PROMPT:
Copy the following records word for word, starting at the very first line and ending at the line that contains "scientific name: Galium odoratum", with both of those lines included.

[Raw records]
★ ★ ★ ★ ★
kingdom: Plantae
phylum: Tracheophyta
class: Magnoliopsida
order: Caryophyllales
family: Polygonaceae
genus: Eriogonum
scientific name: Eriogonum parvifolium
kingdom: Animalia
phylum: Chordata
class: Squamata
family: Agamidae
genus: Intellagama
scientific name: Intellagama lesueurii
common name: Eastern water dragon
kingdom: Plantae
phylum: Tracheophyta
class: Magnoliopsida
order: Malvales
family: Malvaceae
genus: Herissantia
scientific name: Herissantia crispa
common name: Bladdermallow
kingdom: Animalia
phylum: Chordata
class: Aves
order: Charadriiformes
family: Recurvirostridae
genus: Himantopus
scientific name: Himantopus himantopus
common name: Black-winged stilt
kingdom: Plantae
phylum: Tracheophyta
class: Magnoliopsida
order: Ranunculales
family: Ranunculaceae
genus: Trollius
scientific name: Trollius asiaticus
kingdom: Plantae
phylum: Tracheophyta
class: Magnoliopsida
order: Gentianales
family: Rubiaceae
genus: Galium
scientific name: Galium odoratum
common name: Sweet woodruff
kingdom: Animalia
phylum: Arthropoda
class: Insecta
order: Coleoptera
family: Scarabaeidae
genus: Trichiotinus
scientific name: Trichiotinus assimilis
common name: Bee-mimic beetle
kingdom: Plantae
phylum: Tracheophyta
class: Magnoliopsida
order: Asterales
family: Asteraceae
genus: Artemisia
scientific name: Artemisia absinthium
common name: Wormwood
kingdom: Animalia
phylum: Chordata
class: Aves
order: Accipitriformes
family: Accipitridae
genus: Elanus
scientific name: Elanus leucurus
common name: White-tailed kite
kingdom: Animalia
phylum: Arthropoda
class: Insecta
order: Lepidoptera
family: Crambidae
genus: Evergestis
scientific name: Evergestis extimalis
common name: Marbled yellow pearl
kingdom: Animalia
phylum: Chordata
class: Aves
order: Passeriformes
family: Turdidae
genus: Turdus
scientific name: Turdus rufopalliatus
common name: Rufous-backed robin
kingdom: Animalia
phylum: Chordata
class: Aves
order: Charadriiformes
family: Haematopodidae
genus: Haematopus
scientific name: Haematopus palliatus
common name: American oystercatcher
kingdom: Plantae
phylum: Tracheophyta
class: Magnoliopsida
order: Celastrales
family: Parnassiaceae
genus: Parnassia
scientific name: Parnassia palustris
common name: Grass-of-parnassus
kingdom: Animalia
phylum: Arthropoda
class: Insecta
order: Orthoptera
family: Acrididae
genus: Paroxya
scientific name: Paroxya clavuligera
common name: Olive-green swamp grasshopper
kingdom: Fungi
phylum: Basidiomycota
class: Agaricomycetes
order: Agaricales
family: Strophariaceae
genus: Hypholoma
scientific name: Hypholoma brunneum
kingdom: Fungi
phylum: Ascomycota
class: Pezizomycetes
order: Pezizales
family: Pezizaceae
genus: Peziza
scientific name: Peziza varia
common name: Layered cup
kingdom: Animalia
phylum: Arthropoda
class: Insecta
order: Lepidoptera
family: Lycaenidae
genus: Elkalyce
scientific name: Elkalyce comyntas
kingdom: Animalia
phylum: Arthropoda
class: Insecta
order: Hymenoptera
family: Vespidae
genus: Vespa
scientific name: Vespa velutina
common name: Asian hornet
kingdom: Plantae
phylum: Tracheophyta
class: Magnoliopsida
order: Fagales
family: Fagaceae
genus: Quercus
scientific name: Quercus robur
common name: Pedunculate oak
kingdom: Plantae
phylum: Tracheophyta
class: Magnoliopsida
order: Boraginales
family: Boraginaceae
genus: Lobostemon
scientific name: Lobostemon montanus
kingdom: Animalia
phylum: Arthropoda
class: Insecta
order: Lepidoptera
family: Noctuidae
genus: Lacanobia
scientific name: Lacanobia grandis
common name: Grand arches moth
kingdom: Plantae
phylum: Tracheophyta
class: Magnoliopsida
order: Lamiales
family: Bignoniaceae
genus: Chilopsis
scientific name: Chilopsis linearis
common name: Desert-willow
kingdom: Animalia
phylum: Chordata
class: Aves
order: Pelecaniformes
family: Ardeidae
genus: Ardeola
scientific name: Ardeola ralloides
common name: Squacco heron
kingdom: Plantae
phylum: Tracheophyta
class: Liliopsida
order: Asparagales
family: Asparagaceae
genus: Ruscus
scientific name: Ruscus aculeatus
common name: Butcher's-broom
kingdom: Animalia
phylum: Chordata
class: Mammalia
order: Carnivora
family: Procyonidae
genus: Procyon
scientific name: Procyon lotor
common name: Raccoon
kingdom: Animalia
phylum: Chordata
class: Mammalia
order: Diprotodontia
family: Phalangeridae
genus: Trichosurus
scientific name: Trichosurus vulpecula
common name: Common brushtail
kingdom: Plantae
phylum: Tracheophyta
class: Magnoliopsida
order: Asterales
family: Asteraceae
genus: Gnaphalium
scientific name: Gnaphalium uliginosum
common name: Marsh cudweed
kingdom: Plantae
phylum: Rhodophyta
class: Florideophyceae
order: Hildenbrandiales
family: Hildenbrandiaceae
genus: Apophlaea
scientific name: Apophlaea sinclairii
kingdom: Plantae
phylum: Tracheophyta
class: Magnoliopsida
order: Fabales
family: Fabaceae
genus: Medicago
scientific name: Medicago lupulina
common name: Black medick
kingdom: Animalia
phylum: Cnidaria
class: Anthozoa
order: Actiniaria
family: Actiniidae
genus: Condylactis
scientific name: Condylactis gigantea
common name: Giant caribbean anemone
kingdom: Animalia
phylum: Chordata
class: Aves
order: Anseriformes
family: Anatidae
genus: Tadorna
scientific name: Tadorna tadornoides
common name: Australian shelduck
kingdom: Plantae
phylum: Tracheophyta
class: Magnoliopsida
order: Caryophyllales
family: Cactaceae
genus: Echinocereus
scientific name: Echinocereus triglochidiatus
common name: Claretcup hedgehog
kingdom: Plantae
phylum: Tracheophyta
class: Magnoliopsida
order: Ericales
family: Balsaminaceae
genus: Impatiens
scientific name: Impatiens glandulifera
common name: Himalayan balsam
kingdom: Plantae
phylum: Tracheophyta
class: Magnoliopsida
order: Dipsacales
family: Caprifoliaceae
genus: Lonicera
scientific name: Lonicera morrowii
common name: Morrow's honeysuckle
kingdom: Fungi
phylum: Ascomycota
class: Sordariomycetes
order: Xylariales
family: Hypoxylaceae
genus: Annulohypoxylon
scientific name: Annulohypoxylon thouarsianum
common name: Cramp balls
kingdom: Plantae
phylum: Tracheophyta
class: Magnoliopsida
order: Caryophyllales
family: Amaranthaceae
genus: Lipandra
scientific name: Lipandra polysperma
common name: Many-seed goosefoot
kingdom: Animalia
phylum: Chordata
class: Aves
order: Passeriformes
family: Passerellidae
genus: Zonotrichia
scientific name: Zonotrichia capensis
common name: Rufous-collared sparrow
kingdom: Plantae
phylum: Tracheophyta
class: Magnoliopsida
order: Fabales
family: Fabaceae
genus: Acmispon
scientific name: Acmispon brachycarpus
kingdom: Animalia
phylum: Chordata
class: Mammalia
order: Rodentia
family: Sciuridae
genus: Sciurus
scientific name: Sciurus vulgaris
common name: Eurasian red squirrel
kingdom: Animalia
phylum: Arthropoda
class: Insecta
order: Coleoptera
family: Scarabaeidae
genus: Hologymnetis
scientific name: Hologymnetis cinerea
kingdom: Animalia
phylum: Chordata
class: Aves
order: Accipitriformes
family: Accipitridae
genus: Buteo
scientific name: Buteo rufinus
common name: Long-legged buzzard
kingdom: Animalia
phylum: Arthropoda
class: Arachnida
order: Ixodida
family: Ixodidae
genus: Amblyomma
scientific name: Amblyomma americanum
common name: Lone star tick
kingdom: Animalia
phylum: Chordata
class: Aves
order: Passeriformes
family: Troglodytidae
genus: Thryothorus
★ ★ ★ ★ ★
OUTPUT OF THE EXERCISE:
kingdom: Plantae
phylum: Tracheophyta
class: Magnoliopsida
order: Caryophyllales
family: Polygonaceae
genus: Eriogonum
scientific name: Eriogonum parvifolium
kingdom: Animalia
phylum: Chordata
class: Squamata
family: Agamidae
genus: Intellagama
scientific name: Intellagama lesueurii
common name: Eastern water dragon
kingdom: Plantae
phylum: Tracheophyta
class: Magnoliopsida
order: Malvales
family: Malvaceae
genus: Herissantia
scientific name: Herissantia crispa
common name: Bladdermallow
kingdom: Animalia
phylum: Chordata
class: Aves
order: Charadriiformes
family: Recurvirostridae
genus: Himantopus
scientific name: Himantopus himantopus
common name: Black-winged stilt
kingdom: Plantae
phylum: Tracheophyta
class: Magnoliopsida
order: Ranunculales
family: Ranunculaceae
genus: Trollius
scientific name: Trollius asiaticus
kingdom: Plantae
phylum: Tracheophyta
class: Magnoliopsida
order: Gentianales
family: Rubiaceae
genus: Galium
scientific name: Galium odoratum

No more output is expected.